Nothing in the book is easy, nothing is especially kind, nothing works out perfectly; there are always pitfalls and no one is spared bad luck. Kingship weighs heavy on the King and on the Wisest Man Alive during his short reign. The press are arrogant and bolshy; academics are blinkered and mildly insane; love never runs smooth and people are basically mostly rude to and neglectful of each other. One overriding good does not unite and conquer all. We must remember: this is no hero-quest, and while the King shows small signs of alteration of some habits, he is still his own worst enemy!

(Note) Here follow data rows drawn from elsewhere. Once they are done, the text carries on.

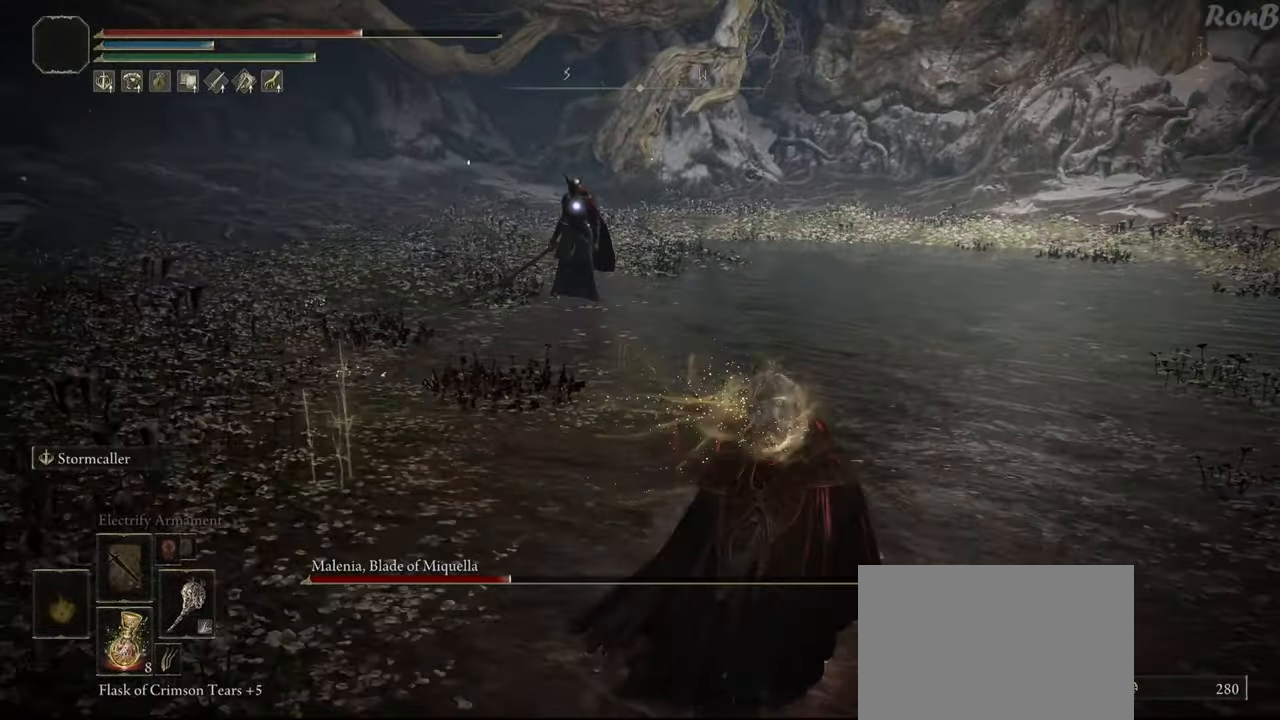
{"buttons": [], "left_stick": "up-right", "right_stick": "center", "events": [[300, "left_stick", "up-right"]]}
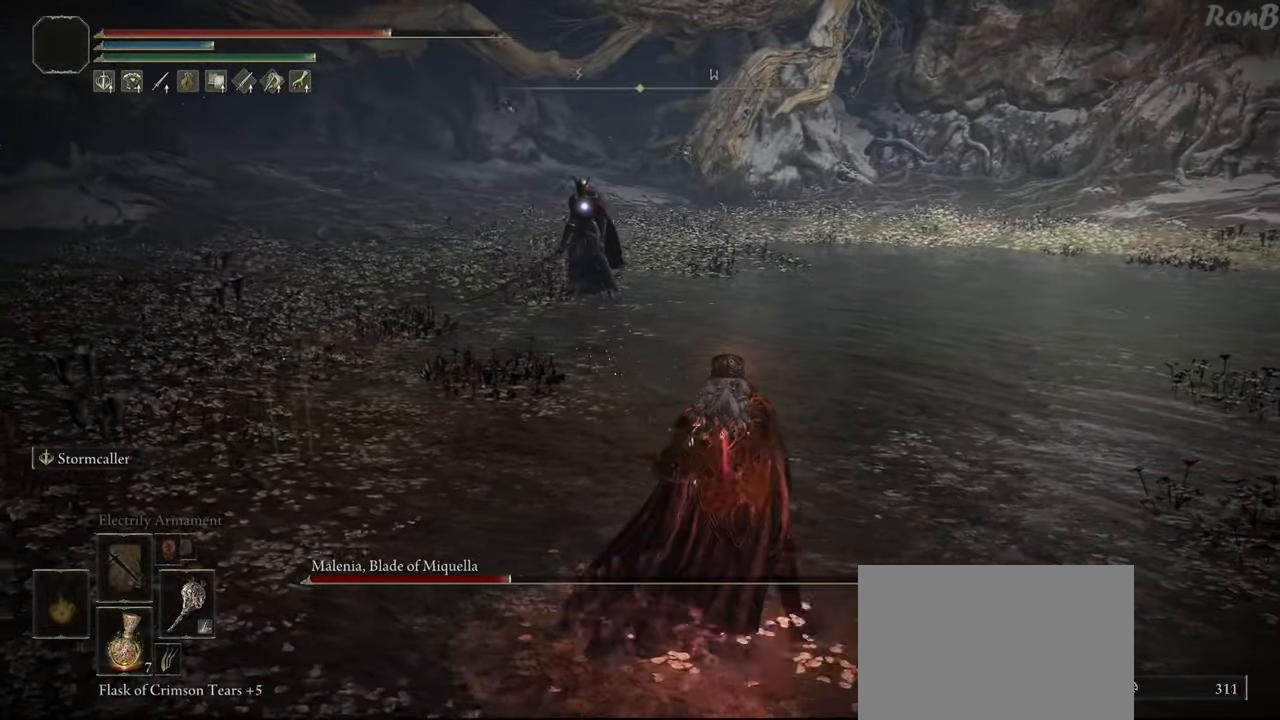
{"buttons": ["R2"], "left_stick": "up-right", "right_stick": "center", "events": [[50, "left_stick", "right"], [200, "R2", "down"], [350, "left_stick", "up-right"]]}
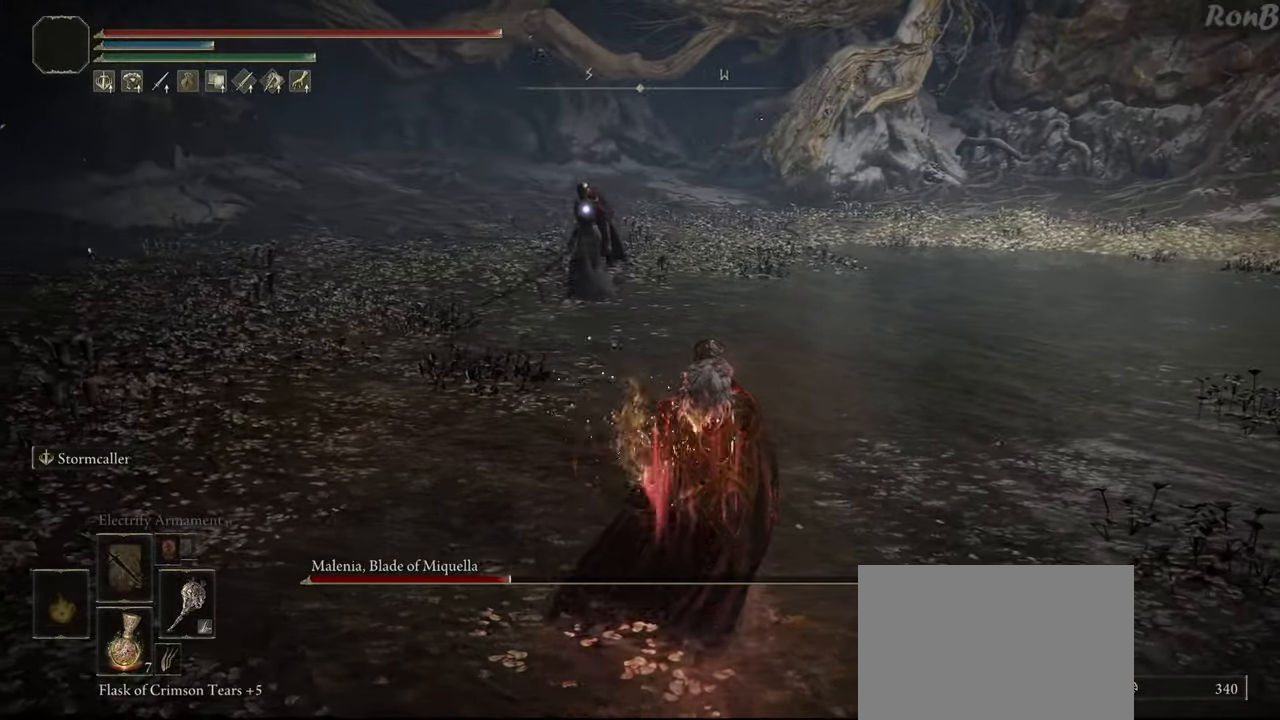
{"buttons": ["L1", "R2"], "left_stick": "up", "right_stick": "center", "events": [[133, "left_stick", "up"], [333, "L1", "down"]]}
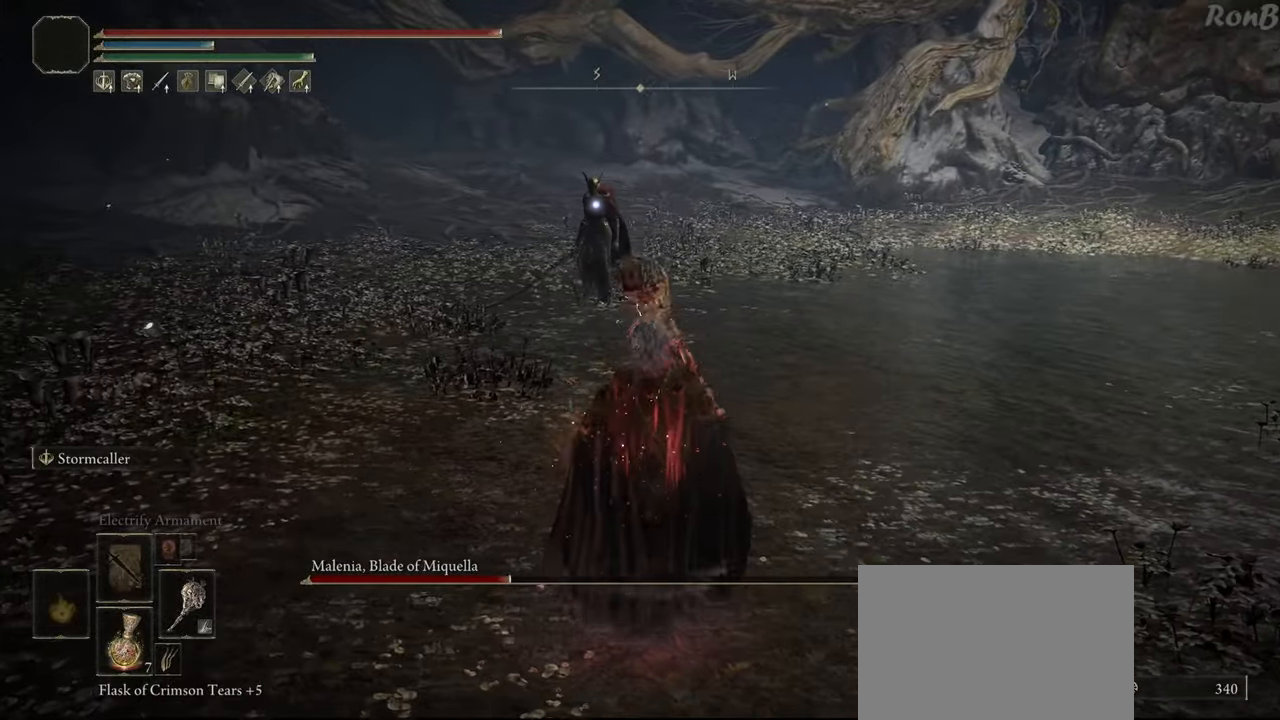
{"buttons": ["R2"], "left_stick": "right", "right_stick": "center", "events": [[150, "L1", "up"], [483, "left_stick", "right"]]}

This should make this an interesting book on the state of humanity; a commentary on how things often go wrong because of selfish decisions made, but with a little effort they can become at least bearable and even liveable again; the total then sweetened by Beckett’s self-proclaimed effort ‘to entertain.’ But it is the unbalanced structure of the writing that lets it down. If Beckett had chosen to make the chapters/sections/parts more coherent as a whole piece; having some element of progression stylistically and not just in content, there would still have been room for his jokes, one-liners and situational daftness, but with firmer ground to bed them in.

There is nothing wrong with having a lively style, or even trying to break the mould and attempt something different. But the danger of this is patchiness and incompleteness that almost feels like mild incompetence on the part of the author who chose this form for his work. Beckett did apparently write the story some time ago, then return years later to brush it off and edit it. The distance of time may have rendered a barrier to its completion. It is a shame that this book is not more carefully crafted, given its potential in picturesque settings, sarcastic peasants, anachronistic details, ridiculous dating techniques, sudden surprises and even, eventually, somewhat likeable and deeply imperfect character types. I did enjoy this, but I also felt strangely let down. Any social, political and emotional commentary that one senses in the writing, often the very point of comedy-fantasy as a showcase genre, is hidden by flung-away structuring and undisciplined plotting.